May 2007


The discovery of interstellar ketenimine (CH2CNH) was reported in 2006 by Lovas et al. using the Green Bank Telescope, its eighth new detection in two years of operation. Ketenimine was found in Sgr B2, the richest known source of interstellar molecules in the galaxy. Two other isomers, methyl cyanide (CH3CN) and methyl isocyanide (CH3CN) have also been observed. Very tentative evidence has also been presented for cyclic 2H-azirine.

Ketenimine is both a specific compound and the group name for R1R2C=C=NR3 species containing the cumulenic C=C=N backbone and the =NR imine group. The C=C=N backbone is slightly non-linear in ketenimine.
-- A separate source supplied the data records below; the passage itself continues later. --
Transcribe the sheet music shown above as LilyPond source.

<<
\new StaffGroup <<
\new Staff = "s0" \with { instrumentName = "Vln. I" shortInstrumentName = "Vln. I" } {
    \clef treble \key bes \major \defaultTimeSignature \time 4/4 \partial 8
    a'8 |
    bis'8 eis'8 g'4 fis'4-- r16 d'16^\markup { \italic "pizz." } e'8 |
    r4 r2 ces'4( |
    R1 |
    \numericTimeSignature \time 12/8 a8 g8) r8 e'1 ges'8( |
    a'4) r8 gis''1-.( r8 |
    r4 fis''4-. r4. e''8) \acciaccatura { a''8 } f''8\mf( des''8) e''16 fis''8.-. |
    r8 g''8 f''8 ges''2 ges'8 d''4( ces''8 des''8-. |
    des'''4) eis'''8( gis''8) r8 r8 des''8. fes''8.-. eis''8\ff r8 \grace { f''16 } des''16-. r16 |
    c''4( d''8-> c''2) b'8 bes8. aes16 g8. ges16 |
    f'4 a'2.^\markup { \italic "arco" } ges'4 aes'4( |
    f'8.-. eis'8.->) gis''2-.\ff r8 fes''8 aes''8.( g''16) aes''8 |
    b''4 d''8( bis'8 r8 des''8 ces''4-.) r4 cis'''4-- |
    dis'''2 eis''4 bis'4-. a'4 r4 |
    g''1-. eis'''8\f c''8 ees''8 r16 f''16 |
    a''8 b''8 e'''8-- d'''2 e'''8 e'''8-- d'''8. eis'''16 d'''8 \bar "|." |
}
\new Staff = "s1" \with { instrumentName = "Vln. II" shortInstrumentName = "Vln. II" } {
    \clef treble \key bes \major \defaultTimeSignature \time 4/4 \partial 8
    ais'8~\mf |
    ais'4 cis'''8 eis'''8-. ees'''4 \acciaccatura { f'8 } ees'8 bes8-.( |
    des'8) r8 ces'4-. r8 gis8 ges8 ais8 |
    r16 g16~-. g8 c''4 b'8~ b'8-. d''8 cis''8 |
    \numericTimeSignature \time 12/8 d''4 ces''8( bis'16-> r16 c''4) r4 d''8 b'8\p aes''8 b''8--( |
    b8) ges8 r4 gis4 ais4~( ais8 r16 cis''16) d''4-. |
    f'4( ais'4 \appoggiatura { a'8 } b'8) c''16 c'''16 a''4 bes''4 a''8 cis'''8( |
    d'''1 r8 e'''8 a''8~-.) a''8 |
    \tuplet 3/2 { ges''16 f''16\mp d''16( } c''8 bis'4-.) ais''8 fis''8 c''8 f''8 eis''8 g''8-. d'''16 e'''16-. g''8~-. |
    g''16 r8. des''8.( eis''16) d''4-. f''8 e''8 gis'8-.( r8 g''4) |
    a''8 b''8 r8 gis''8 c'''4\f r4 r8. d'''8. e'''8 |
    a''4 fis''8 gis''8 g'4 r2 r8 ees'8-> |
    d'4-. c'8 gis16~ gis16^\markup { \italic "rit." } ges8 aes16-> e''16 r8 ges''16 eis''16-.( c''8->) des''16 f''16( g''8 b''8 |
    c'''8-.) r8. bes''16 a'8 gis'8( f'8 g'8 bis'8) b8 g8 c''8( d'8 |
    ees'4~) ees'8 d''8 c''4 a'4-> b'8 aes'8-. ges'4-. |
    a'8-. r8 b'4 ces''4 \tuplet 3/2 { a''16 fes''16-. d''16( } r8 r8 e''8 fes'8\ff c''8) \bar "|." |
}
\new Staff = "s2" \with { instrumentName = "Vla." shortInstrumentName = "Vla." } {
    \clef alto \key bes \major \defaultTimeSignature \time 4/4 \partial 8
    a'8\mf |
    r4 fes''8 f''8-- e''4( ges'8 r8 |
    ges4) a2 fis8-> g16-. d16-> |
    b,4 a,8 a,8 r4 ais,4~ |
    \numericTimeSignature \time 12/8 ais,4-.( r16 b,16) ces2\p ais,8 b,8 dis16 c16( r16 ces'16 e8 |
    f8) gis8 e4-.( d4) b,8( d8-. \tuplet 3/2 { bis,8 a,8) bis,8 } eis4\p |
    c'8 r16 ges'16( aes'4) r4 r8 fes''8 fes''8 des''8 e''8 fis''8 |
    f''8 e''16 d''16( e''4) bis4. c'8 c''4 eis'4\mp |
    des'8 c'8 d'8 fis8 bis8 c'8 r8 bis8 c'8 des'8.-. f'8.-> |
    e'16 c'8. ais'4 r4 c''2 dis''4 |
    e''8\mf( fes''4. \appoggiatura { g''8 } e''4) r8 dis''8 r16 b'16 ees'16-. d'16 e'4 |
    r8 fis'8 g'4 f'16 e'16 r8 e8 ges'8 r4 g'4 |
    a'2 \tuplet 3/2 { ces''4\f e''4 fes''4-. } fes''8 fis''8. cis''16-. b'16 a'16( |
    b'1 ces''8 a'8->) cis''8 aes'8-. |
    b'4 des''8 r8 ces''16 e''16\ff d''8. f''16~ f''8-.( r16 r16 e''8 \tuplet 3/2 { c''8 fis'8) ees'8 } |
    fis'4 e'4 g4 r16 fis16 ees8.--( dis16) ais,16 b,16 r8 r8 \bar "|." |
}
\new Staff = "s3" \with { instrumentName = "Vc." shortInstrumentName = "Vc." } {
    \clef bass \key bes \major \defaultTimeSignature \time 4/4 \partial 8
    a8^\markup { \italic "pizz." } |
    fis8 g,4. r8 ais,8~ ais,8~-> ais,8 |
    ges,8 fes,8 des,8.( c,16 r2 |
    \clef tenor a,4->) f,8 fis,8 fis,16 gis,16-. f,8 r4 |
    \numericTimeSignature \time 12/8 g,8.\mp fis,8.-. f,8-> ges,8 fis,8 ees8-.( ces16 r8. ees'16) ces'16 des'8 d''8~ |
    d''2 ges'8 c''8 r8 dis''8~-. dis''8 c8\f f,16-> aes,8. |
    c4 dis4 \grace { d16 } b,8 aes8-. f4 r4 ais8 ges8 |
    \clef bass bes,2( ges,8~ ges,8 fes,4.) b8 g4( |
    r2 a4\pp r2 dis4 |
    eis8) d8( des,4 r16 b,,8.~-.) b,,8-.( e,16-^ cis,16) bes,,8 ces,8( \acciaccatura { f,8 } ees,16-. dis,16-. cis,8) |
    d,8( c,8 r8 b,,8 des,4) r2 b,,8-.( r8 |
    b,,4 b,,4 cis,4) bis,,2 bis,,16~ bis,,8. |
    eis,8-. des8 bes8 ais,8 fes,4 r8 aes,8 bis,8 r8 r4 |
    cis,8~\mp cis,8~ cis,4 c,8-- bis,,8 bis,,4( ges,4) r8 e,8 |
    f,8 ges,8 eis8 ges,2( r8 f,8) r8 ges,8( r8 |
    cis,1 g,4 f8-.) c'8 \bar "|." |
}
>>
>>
There are a number of potential pathways to the formation of ketenimine under different interstellar conditions, most of which are noted by Lovas et al. It could possibly form by rearranging methyl cyanide or isocyanide, though both of these are endothermic processes with high barriers. The first spectroscopic characterization by Jacox & Milligan formed ketenimine in cold matrices with the acetylene + NH reaction, though this evidently has a small barrier in its entrance channel and requires a triplet to single intersystem crossing. The acetylene + NH2 reaction, chararacterized theoretically by Moskaleva & Lin, also has a small entrance channel barrier but yields ketenimine after a simple 1,2 H shift and elimination of a second H. Both might occur more efficiently in photolyzed ices.